I truly hope it's something temporal, otherwise we might see a really high increase in Lyme cases D: I'd not be surprised it this became something more permanent though... because well, in the last two years winters seemed to be warmer almost everywhere in the world. I kid you now, the north of the Netherlands had flowering buds 3 years ago by January... We might not like what we will be seeing and experiencing in the next few years...

Trellie
05-23-2016, 09:26 PM
This article definitely made me sit up and take notice. To think that of 39 ticks, 12 had the bacteria that causes Lyme is pretty huge. That's basically one in three ticks on average having the bacteria.

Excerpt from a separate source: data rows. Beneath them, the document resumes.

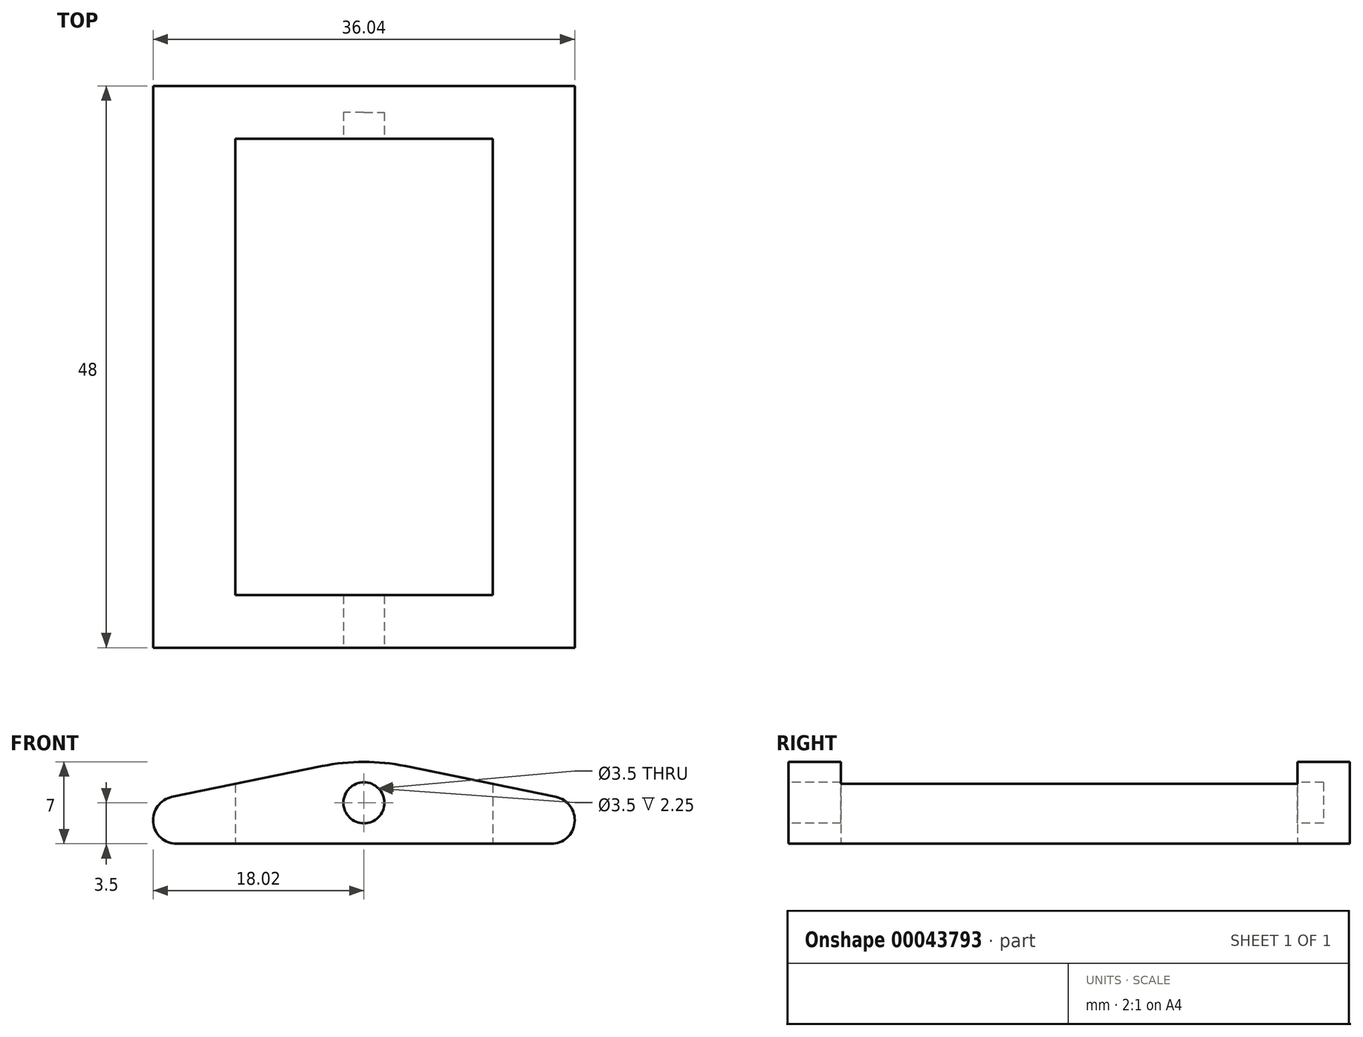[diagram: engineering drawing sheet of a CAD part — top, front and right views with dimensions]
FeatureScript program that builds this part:
annotation { "Feature Type Name" : "Feature", "Feature Type Description" : "" }
export const myFeature = defineFeature(function(context is Context, id is Id, definition is map)
    precondition{}
    {
        {
            var Q0;
            Q0=qCreatedBy(makeId("Front.planeOp"),FACE);
            var sketch = newSketch(context, id + "F0", { "sketchPlane" : qUnion([Q0])});
            skLineSegment(sketch, "E0", {"start": v(-16, 0) * mm, "end": v(16, 0) * mm});
            skArc(sketch, "E1", {"start": v(16, 0) * mm, "mid": v(18.01, 1.82) * mm, "end": v(16.4, 4) * mm});
            skArc(sketch, "E2", {"start": v(3.55, 6.64) * mm, "mid": v(0, 7) * mm, "end": v(-3.55, 6.64) * mm});
            skArc(sketch, "E3.MirrorCS", {"start": v(-16, 0) * mm, "mid": v(-18.01, 1.82) * mm, "end": v(-16.4, 4) * mm});
            skLineSegment(sketch, "E4", {"start": v(-16.4, 4) * mm, "end": v(-3.55, 6.64) * mm});
            skLineSegment(sketch, "E5", {"start": v(3.55, 6.64) * mm, "end": v(16.4, 4) * mm});
            skSolve(sketch);
        }
        {
            var Q0;
            Q0 = qSketchRegion(id + "F0", true);
            extrude(context, id + "F1", {"entities" : qUnion([Q0]), "endBound" : BoundingType.SYMMETRIC, "depth" : 48 * mm, "offsetDistance" : 25 * mm});
        }
        {
            var Q0;
            Q0=makeQuery(id+"F1.opExtrude","SWEPT_FACE",FACE,{"disambiguationData":[OSD([sQuery(id+"F0.wireOp",EDGE,"E0")])]});
            var sketch = newSketch(context, id + "F2", { "sketchPlane" : qUnion([Q0])});
            skLineSegment(sketch, "E6.bottom", {"start": v(-11, -19.5) * mm, "end": v(-4, -19.5) * mm});
            skLineSegment(sketch, "E6.top", {"start": v(-11, 19.5) * mm, "end": v(-4, 19.5) * mm});
            skLineSegment(sketch, "E6.left", {"start": v(-11, -19.5) * mm, "end": v(-11, 19.5) * mm});
            skLineSegment(sketch, "E6.right", {"start": v(-4, -19.5) * mm, "end": v(-4, 19.5) * mm, "construction": true});
            skPoint(sketch, "E6.middle", {"position": v(-7.5, 0) * mm});
            skLineSegment(sketch, "E7.MirrorCS", {"start": v(11, 19.5) * mm, "end": v(4, 19.5) * mm});
            skLineSegment(sketch, "E8.MirrorCS", {"start": v(11, -19.5) * mm, "end": v(11, 19.5) * mm});
            skLineSegment(sketch, "E9.MirrorCS", {"start": v(11, -19.5) * mm, "end": v(4, -19.5) * mm});
            skLineSegment(sketch, "E10.MirrorCS", {"start": v(4, -19.5) * mm, "end": v(4, 19.5) * mm, "construction": true});
            skLineSegment(sketch, "E11", {"start": v(-4, 19.5) * mm, "end": v(4, 19.5) * mm});
            skLineSegment(sketch, "E12", {"start": v(4, -19.5) * mm, "end": v(-4, -19.5) * mm});
            skLineSegment(sketch, "E13", {"start": v(4, -19.5) * mm, "end": v(4, -24) * mm});
            skPoint(sketch, "E14", {"position": v(4, -21.75) * mm});
            skSolve(sketch);
        }
        {
            var Q0;
            Q0=makeQuery(id+"F2.imprint","IMPRINT",FACE,{"disambiguationData":[TD([[makeQuery(id+"F2.imprint","IMPRINT",EDGE,{"derivedFrom":sQuery(id+"F2.wireOp",EDGE,"E6.bottom")}),1.0]])]});
            extrude(context, id + "F3", {"entities" : qUnion([Q0]), "operationType" : NewBodyOperationType.REMOVE, "endBound" : BoundingType.THROUGH_ALL, "oppositeDirection" : true, "depth" : 25 * mm, "offsetDistance" : 25 * mm});
        }
        {
            var Q0;
            Q0=makeQuery(id+"F1.opExtrude","CAP_FACE",FACE,{"disambiguationData":[OSD([sQuery(id+"F0.wireOp",EDGE,"E0"),sQuery(id+"F0.wireOp",EDGE,"E1"),sQuery(id+"F0.wireOp",EDGE,"E2"),sQuery(id+"F0.wireOp",EDGE,"E3.MirrorCS"),sQuery(id+"F0.wireOp",EDGE,"E4"),sQuery(id+"F0.wireOp",EDGE,"E5")])],"isStart":false});
            var sketch = newSketch(context, id + "F4", { "sketchPlane" : qUnion([Q0])});
            skCircle(sketch, "E15", {"center": v(0, 3.5) * mm, "radius": 1.75 * mm});
            skPoint(sketch, "E16", {"position": v(0, 5.25) * mm});
            skSolve(sketch);
        }
        {
            var Q0;
            Q0 = qSketchRegion(id + "F4", true);
            var Q1;
            Q1=sQuery(id+"F2.wireOp",VERTEX,"E14");
            extrude(context, id + "F5", {"entities" : qUnion([Q0]), "operationType" : NewBodyOperationType.REMOVE, "endBound" : BoundingType.UP_TO_VERTEX, "oppositeDirection" : true, "depth" : 25 * mm, "endBoundEntityVertex" : qUnion([Q1]), "offsetDistance" : 25 * mm});
        }
    });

It's definitely showing that we need to be vigilant when it comes to watching for ticks and always going for prevention being better than cure.

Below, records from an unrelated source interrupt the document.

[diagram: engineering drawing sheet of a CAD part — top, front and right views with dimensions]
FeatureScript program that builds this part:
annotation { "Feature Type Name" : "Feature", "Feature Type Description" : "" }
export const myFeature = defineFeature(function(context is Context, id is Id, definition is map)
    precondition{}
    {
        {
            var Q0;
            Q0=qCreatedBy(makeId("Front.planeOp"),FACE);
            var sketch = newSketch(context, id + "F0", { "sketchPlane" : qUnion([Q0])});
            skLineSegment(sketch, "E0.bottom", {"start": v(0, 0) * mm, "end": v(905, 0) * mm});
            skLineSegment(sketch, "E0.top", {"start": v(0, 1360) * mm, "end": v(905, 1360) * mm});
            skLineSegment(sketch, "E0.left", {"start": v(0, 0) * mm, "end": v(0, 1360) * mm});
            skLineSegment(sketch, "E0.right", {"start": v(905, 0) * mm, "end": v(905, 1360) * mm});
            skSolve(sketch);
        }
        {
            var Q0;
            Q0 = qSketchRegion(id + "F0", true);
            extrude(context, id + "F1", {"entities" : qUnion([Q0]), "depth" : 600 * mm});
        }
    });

Yeah, its' a huge percentage :( I actually wish I understood how the disease spreads among ticks. I have never quite understood how that happens, and how everything could have started... but yeah, I will never see deer and forests the same way I did when I was younger. If I only knew back then what I know now...

oportosanto
05-24-2016, 04:16 AM
I don't get that either, but once we are able to control ticks we will be able to control the disease.

tgthewriter1
05-24-2016, 04:08 PM
So the ticks are causing the disease to spread. It reminds me of the rats and the black plague. There always seem to be a insect or bug carrying some disease. Luckily, all you have to do is get rid of the bug and the symptoms will stop.

Trellie
05-24-2016, 08:34 PM
Funny you mention that, @tgthewriter1, because it was actually a bug the one that caused the plague... it was the fleas on the rats the one that carried that horrible disease. People avoided rats because of their fleas, because once you were bitten by an infected flea it was certain you'd get the plague as well. This is awfully similar, but at Lyme is nothing like the plague.

Trellie
05-24-2016, 08:49 PM
I don't get that either, but once we are able to control ticks we will be able to control the disease.

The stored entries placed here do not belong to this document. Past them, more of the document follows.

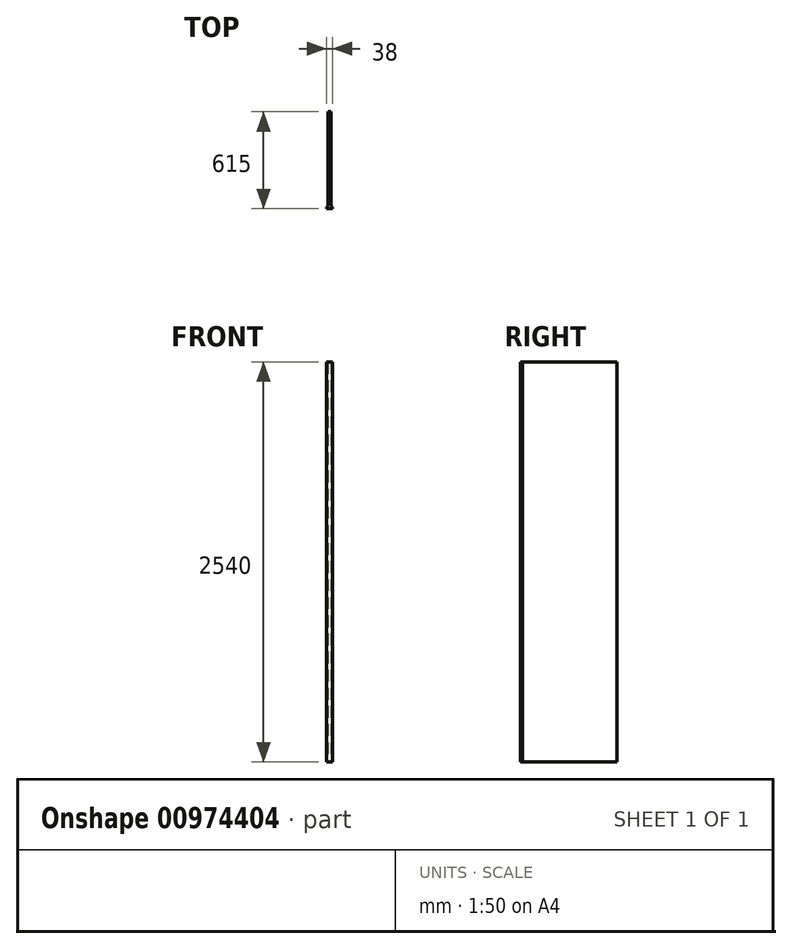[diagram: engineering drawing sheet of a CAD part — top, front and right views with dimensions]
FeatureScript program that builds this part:
annotation { "Feature Type Name" : "Feature", "Feature Type Description" : "" }
export const myFeature = defineFeature(function(context is Context, id is Id, definition is map)
    precondition{}
    {
        {
            var Q0;
            Q0=qCreatedBy(makeId("Right.planeOp"),FACE);
            var sketch = newSketch(context, id + "F0", { "sketchPlane" : qUnion([Q0])});
            skLineSegment(sketch, "E0.bottom", {"start": v(300, 1270) * mm, "end": v(-300, 1270) * mm});
            skLineSegment(sketch, "E0.top", {"start": v(300, -1270) * mm, "end": v(-300, -1270) * mm});
            skLineSegment(sketch, "E0.left", {"start": v(300, 1270) * mm, "end": v(300, -1270) * mm});
            skLineSegment(sketch, "E0.right", {"start": v(-300, 1270) * mm, "end": v(-300, -1270) * mm});
            skPoint(sketch, "E0.middle", {"position": v(0, 0) * mm});
            skLineSegment(sketch, "E1", {"start": v(300, 1270) * mm, "end": v(300, 730) * mm});
            skLineSegment(sketch, "E2", {"start": v(300, 730) * mm, "end": v(-300, 730) * mm});
            skSolve(sketch);
        }
        {
            var Q0;
            {var subQ0=sQuery(id+"F0.wireOp",EDGE,"E0.bottom");Q0=makeQuery(id+"F0.imprint","IMPRINT",FACE,{"disambiguationData":[TD([[makeQuery(id+"F0.imprint","IMPRINT",EDGE,{"derivedFrom":subQ0}),1.0]])]});}
            extrude(context, id + "F1", {"entities" : qUnion([Q0]), "depth" : 18 * mm, "offsetDistance" : 25 * mm});
        }
        {
            var Q0;
            {var subQ0=sQuery(id+"F0.wireOp",EDGE,"E0.top");Q0=makeQuery(id+"F0.imprint","IMPRINT",FACE,{"disambiguationData":[TD([[makeQuery(id+"F0.imprint","IMPRINT",EDGE,{"derivedFrom":subQ0}),-1.0]])]});}
            extrude(context, id + "F2", {"entities" : qUnion([Q0]), "operationType" : NewBodyOperationType.ADD, "depth" : 18 * mm, "offsetDistance" : 25 * mm});
        }
        {
            var Q0;
            Q0=makeQuery(id+"F1.opExtrude","SWEPT_FACE",FACE,{"disambiguationData":[OSD([sQuery(id+"F0.wireOp",EDGE,"E0.bottom")])]});
            var sketch = newSketch(context, id + "F3", { "sketchPlane" : qUnion([Q0])});
            skLineSegment(sketch, "E3", {"start": v(0, -300) * mm, "end": v(-10, -310) * mm});
            skLineSegment(sketch, "E4", {"start": v(-10, -310) * mm, "end": v(-10, -315) * mm});
            skLineSegment(sketch, "E5", {"start": v(-10, -315) * mm, "end": v(28, -315) * mm});
            skLineSegment(sketch, "E6", {"start": v(28, -315) * mm, "end": v(28, -310) * mm});
            skLineSegment(sketch, "E7", {"start": v(28, -310) * mm, "end": v(18, -300) * mm});
            skSolve(sketch);
        }
        {
            var Q0;
            Q0=makeQuery(id+"F3.imprint","IMPRINT",FACE,{"disambiguationData":[TD([[makeQuery(id+"F3.imprint","IMPRINT",EDGE,{"derivedFrom":sQuery(id+"F3.wireOp",EDGE,"E3")}),1.0]])]});
            extrude(context, id + "F4", {"entities" : qUnion([Q0]), "operationType" : NewBodyOperationType.ADD, "oppositeDirection" : true, "depth" : 2540 * mm, "offsetDistance" : 25 * mm});
        }
    });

Yeah, I think awareness = to prevention is the key here. I mean, some years ago I didn't even know what the risk factors of this diseases were! I did knew it was caused by ticks, but I didn't know more than just that back then. Now I no longer like the idea of camping in a forest, or even a park (better safe than sorry).

oportosanto
05-25-2016, 05:53 AM
True because once we realize what the problem is we will be more effective fighting it.